_Work instructions_
Take the data below and repeat it exactly.

=== Input records ===

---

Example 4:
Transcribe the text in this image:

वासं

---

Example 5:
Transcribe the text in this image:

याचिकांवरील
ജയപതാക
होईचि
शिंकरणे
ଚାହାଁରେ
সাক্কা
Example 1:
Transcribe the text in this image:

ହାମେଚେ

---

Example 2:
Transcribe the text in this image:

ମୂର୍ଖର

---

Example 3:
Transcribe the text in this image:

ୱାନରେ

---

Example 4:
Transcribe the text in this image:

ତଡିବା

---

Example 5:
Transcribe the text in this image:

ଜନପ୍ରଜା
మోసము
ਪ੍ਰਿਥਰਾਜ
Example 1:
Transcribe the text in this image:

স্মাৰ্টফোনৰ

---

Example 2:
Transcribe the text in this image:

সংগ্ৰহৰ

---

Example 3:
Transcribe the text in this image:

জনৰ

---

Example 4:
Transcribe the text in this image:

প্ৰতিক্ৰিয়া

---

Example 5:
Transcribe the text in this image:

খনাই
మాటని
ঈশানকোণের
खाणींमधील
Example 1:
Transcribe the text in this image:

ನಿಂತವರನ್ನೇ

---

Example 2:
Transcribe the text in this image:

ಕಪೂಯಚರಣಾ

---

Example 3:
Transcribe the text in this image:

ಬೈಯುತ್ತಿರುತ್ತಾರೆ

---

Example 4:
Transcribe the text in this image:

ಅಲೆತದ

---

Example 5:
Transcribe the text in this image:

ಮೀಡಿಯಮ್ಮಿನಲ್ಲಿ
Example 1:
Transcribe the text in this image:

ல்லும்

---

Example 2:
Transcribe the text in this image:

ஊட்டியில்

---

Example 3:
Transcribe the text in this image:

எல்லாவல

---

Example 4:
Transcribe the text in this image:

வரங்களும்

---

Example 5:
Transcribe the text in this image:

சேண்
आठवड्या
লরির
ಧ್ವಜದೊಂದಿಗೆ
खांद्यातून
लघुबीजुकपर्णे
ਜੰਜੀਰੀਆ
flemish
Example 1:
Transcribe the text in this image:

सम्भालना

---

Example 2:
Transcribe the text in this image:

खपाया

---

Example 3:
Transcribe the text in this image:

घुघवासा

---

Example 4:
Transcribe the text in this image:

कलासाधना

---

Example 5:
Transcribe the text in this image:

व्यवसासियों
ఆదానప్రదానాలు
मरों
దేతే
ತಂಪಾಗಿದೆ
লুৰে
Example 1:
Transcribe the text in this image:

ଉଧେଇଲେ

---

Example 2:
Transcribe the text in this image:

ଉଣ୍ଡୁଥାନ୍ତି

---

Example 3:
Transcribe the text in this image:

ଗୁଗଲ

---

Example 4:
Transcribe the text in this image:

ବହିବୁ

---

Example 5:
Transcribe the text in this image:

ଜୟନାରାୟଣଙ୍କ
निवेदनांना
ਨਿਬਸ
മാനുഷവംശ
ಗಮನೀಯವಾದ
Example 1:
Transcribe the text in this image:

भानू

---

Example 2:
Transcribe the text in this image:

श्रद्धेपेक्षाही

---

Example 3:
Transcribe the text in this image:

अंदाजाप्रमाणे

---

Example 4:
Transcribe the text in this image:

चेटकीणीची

===

_Task output_
---

Example 4:
Transcribe the text in this image:

वासं

---

Example 5:
Transcribe the text in this image:

याचिकांवरील
ജയപതാക
होईचि
शिंकरणे
ଚାହାଁରେ
সাক্কা
Example 1:
Transcribe the text in this image:

ହାମେଚେ

---

Example 2:
Transcribe the text in this image:

ମୂର୍ଖର

---

Example 3:
Transcribe the text in this image:

ୱାନରେ

---

Example 4:
Transcribe the text in this image:

ତଡିବା

---

Example 5:
Transcribe the text in this image:

ଜନପ୍ରଜା
మోసము
ਪ੍ਰਿਥਰਾਜ
Example 1:
Transcribe the text in this image:

স্মাৰ্টফোনৰ

---

Example 2:
Transcribe the text in this image:

সংগ্ৰহৰ

---

Example 3:
Transcribe the text in this image:

জনৰ

---

Example 4:
Transcribe the text in this image:

প্ৰতিক্ৰিয়া

---

Example 5:
Transcribe the text in this image:

খনাই
మాటని
ঈশানকোণের
खाणींमधील
Example 1:
Transcribe the text in this image:

ನಿಂತವರನ್ನೇ

---

Example 2:
Transcribe the text in this image:

ಕಪೂಯಚರಣಾ

---

Example 3:
Transcribe the text in this image:

ಬೈಯುತ್ತಿರುತ್ತಾರೆ

---

Example 4:
Transcribe the text in this image:

ಅಲೆತದ

---

Example 5:
Transcribe the text in this image:

ಮೀಡಿಯಮ್ಮಿನಲ್ಲಿ
Example 1:
Transcribe the text in this image:

ல்லும்

---

Example 2:
Transcribe the text in this image:

ஊட்டியில்

---

Example 3:
Transcribe the text in this image:

எல்லாவல

---

Example 4:
Transcribe the text in this image:

வரங்களும்

---

Example 5:
Transcribe the text in this image:

சேண்
आठवड्या
লরির
ಧ್ವಜದೊಂದಿಗೆ
खांद्यातून
लघुबीजुकपर्णे
ਜੰਜੀਰੀਆ
flemish
Example 1:
Transcribe the text in this image:

सम्भालना

---

Example 2:
Transcribe the text in this image:

खपाया

---

Example 3:
Transcribe the text in this image:

घुघवासा

---

Example 4:
Transcribe the text in this image:

कलासाधना

---

Example 5:
Transcribe the text in this image:

व्यवसासियों
ఆదానప్రదానాలు
मरों
దేతే
ತಂಪಾಗಿದೆ
লুৰে
Example 1:
Transcribe the text in this image:

ଉଧେଇଲେ

---

Example 2:
Transcribe the text in this image:

ଉଣ୍ଡୁଥାନ୍ତି

---

Example 3:
Transcribe the text in this image:

ଗୁଗଲ

---

Example 4:
Transcribe the text in this image:

ବହିବୁ

---

Example 5:
Transcribe the text in this image:

ଜୟନାରାୟଣଙ୍କ
निवेदनांना
ਨਿਬਸ
മാനുഷവംശ
ಗಮನೀಯವಾದ
Example 1:
Transcribe the text in this image:

भानू

---

Example 2:
Transcribe the text in this image:

श्रद्धेपेक्षाही

---

Example 3:
Transcribe the text in this image:

अंदाजाप्रमाणे

---

Example 4:
Transcribe the text in this image:

चेटकीणीची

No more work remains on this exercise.